Жертвой этого приказа об уничтожении душевнобольных и прочих людей, которым был привешен циничный ярлык «малоценная жизнь», стали примерно пять тысяч детей и сто тысяч взрослых. Наряду с приказами об убийстве миллионов евреев и иных людей, названных им расово неполноценными «недочеловеками», этот приказ считается одним из самых тяжких преступлений Гитлера. Так называемая «программа эвтаназии» не имела, естественно, ничего общего с истинным понятием эвтаназии — помощи при умирании с целью облегчения смерти человеческому существу, заведомо обреченному на мучительное угасание. Этот приказ являлся крайним случаем массового умерщвления «недостойных жизни» людей, не имевшим равных в истории. Элис Миллер полагает, что ей удалось обнаружить глубинный психологический мотив, вызвавший к жизни концепцию этого жестокого тайного приказа Гитлера. В детстве Гитлер ежедневно сталкивался со своей теткой Иоганной Пёльцдь, которая была от рождения горбата, а впоследствии заболела шизофренией. Он так никогда и не смог до конца преодолеть эту юношескую травму, и данное обстоятельство в какой-то степени обусловило его решение беспощадно уничтожить душевнобольных, калек и прочих людей с физическими недостатками или больных. Подобные изыскания в области глубинной психологии, безусловно, интересны, однако они не отвечают на вопрос, почему такого рода юношеская травма, пережитая многими людьми, привела у Гитлера к абсолютному исчезновению моральных барьеров на пути реализации преступных побуждений. Отто Дитрих, на протяжении многих лет возглавлявший печать рейха, выразил это позднее следующими словами: «При выборе средств… у него полностью отсутствовало чувство добра и зла, отсутствовал моральный императив». Таким образом, к этому времени уже весьма далеко зашла разрушение структурного барьера, в котором де Боор усматривает важнейшую причину появления на свет чудовищного приказа об эвтаназии, который позволяет отнести Гитлера «к прототипу злостного преступника, который с моральной точки зрения представляет собой tabula rasa в тех сферах, где у других правонарушителей обнаруживаются как минимум остатки ранее существовавшего структурного барьера. Утрата же структурного барьера представляет собой одно из самых страшных явлений, известных эмпирической криминологии. Подобный распад нормативной субстанции встречается только у массовых убийц».

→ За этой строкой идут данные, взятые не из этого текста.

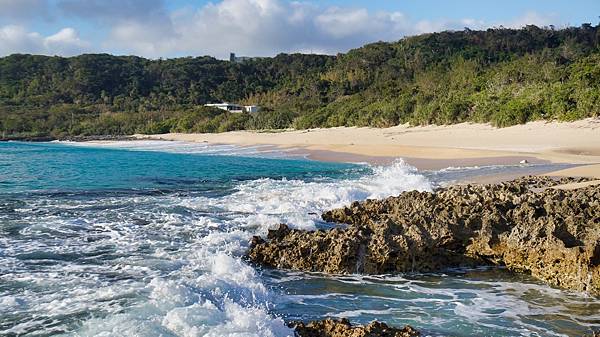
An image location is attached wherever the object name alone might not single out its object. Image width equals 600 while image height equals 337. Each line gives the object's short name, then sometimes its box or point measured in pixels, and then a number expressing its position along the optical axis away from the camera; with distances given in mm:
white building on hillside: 91500
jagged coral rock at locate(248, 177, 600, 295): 8102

Возмущение жестокостью действий «фюрера» нашло свое отражение в формировании в Германии нескольких групп сопротивления с целью устранения диктатора, однако планам этих заговоров не суждено было осуществиться. Такая судьба постигла план полковника Ганса Остера, подобным же образом не удалась попытка покушения краснодеревщика Георга Эльзера 8 ноября 1939 года в мюнхенской пивной «Бюргербройкеллер», которая сорвалась по чистой случайности. Известие о неудавшемся покушении необычайно усилило в Гитлере уверенность в его предназначении, и он хриплым от возбуждения голосом воскликнул: «Теперь я совершенно спокоен! То, что я ушел из Бюргербройкеллера раньше обычного, подтверждает: провидение желает, чтобы я достиг своей цели». К этому мнению, высказанному глубоким грудным голосом, что свидетельствовало о полной убежденности, тут же присоединился мюнхенский кардинал Фаульхабер, немедленно направивший Гитлеру поздравительную телеграмму и отслуживший в церкви Фрауэнкирхе молебен с тем, чтобы, как он выразился, «от имени паствы возблагодарить божественное провидение за счастливое спасение фюрера». Взволнованный Геббельс записал в своем дневнике: «Он умрет только тогда, когда его миссия будет выполнена».
Как никогда уверенный в своих качествах вождя и в своей миссии, Гитлер 10 мая 1940 года начал западную кампанию. Более удачная стратегическая концепция, трехкратное превосходство в воздухе и небывалое доселе массированное применение танков привело к тому, что уже 25 июня все было кончено. Когда в этот день Гитлеру доложили, что Франция просит о перемирии, он на глазах у ошарашенных генералов истерически исполнил настоящую пляску святого Вигга, оставшуюся запечатленной на фотографии. Под гипнозом военных и политических успехов нарциссизм Гитлера достиг небывалой высоты. В разговоре с одним из партийных функционеров он, преисполненный наглой заносчивости, заявил, что первым и единственным из смертных вознесся в «статус сверхчеловека», в связи с чем его следует рассматривать как «не столько человеческое, сколько божественное» существо, которое стоит «над законом» и к которому «неприменимы условности человеческой морали».